The challenging aspect of the simulation was that the particles, during their movement, had to travel beyond the boundaries of the parallelepiped. Typically, in atomistic modelling, periodic boundary conditions are applied, meaning that atoms hypothetically leaving the system on the right side are artificially reintroduced into the system with the same speed and direction of movement on the left side in subsequent calculation steps. Thus, the system remains closed. From a computational perspective, this method is the most straightforward. In dealing with the vortex problem, the physicists had to devise periodic conditions to ensure that the flow would revert to a non-turbulent state when crossing the system's boundary. Otherwise, upon the atoms' return to the parallelepiped, the fluid would already be turbulent when encountering the obstacle, which contradicts the original formulation of the problem. The scientists suggested positioning virtual planes near the right boundary of the system. Upon crossing these planes, the particle velocity was recalculated, restoring the flow to a normal (laminar) state. This approach ensured that the return of atoms did not compromise the laminarity condition of the incoming flow.

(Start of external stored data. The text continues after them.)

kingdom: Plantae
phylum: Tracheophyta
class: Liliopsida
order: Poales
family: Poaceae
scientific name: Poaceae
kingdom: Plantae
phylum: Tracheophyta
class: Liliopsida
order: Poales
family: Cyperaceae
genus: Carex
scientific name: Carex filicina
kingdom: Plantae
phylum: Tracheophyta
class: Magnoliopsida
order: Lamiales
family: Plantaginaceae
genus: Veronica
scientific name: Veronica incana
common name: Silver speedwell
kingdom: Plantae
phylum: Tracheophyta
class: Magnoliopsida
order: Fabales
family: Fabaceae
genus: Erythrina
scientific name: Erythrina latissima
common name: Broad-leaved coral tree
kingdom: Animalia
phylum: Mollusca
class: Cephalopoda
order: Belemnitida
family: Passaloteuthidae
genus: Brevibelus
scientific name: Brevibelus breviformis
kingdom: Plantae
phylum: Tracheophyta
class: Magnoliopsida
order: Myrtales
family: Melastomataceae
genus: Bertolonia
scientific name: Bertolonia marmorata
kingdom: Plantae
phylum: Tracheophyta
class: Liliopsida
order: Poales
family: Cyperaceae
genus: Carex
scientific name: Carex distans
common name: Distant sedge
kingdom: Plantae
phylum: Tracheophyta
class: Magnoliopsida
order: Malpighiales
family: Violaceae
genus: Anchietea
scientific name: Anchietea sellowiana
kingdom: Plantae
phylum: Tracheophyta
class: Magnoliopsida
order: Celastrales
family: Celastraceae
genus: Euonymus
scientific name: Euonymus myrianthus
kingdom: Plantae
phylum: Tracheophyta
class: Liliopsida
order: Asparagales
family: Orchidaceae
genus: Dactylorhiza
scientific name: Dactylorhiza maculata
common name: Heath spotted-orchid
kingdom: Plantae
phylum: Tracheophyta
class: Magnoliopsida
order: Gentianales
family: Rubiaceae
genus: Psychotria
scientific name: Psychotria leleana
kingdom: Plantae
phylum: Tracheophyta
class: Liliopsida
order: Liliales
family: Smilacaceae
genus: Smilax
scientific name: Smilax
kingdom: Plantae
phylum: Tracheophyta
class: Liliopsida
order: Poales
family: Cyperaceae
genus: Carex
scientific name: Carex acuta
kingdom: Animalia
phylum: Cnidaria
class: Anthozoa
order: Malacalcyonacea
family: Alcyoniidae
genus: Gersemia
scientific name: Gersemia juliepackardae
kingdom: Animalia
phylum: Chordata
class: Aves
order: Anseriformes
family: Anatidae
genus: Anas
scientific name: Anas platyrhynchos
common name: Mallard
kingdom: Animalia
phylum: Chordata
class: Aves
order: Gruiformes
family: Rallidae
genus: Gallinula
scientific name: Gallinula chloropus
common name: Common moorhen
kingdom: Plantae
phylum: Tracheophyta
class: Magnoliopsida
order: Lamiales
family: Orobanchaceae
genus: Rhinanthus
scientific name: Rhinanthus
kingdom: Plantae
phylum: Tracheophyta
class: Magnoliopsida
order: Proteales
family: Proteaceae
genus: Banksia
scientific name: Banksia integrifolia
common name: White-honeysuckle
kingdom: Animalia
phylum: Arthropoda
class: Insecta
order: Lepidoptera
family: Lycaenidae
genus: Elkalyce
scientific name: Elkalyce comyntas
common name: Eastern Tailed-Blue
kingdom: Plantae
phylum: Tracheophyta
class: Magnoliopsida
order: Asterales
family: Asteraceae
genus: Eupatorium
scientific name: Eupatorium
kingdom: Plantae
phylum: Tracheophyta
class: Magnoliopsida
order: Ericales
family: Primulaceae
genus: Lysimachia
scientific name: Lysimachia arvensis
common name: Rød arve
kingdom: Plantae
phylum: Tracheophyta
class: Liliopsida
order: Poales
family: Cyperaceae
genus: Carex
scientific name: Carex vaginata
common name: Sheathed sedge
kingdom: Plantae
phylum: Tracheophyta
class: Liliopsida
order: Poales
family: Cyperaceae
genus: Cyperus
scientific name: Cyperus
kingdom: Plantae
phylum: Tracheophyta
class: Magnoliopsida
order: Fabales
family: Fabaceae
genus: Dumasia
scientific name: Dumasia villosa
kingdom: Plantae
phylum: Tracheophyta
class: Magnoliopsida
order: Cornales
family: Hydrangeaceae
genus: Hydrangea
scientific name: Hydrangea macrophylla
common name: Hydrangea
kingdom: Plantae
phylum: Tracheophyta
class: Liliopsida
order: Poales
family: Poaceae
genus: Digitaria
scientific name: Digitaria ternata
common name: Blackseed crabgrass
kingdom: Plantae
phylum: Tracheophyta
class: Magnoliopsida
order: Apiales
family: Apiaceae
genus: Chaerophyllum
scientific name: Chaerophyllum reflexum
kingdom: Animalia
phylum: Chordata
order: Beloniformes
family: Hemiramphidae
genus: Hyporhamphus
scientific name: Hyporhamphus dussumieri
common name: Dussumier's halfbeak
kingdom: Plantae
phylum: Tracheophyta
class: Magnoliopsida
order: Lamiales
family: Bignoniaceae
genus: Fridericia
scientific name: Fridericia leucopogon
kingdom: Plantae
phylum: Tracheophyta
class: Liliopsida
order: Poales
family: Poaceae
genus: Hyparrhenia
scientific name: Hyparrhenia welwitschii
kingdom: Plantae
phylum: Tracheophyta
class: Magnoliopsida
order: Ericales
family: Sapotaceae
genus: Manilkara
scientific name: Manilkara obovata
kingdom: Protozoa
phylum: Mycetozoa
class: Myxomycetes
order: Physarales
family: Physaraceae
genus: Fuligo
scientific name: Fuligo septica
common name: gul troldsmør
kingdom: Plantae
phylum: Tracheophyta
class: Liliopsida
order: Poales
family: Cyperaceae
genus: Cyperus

Following a theoretical justification of the proposed boundary conditions, the scientists implemented them into widely used molecular modelling programs LAMMPS and OpenMM and performed fluid flow calculations using supercomputers equipped with graphics accelerators. The researchers placed particular emphasis on maximising computational performance, recognising that in systems which comprise millions of atoms and require the calculation of several million time steps, a millisecond acceleration at each computational step translates to savings of several days, or even weeks, in supercomputer operation.

According to Vladislav Galigerov, master's student at HSE MIEM and one of the two primary co-authors of the paper, 'Tools for in-depth performance analysis are continuously evolving, including the Score-P tool for analysing performance data of parallel programs, which we used in this study. Developing standards for using such tools is essential to ensure that developers of programs for supercomputers, as they modify existing code or develop new ones, can conduct analyses according to these standards, allowing them to assess the effectiveness of their applications across various supercomputer architectures, including those to which they may not have direct access.'

The analysis for this paper was conducted using the Desmos supercomputer at the Joint Institute for High Temperatures of the Russian Academy of Sciences and the cHARISMa supercomputer at HSE University.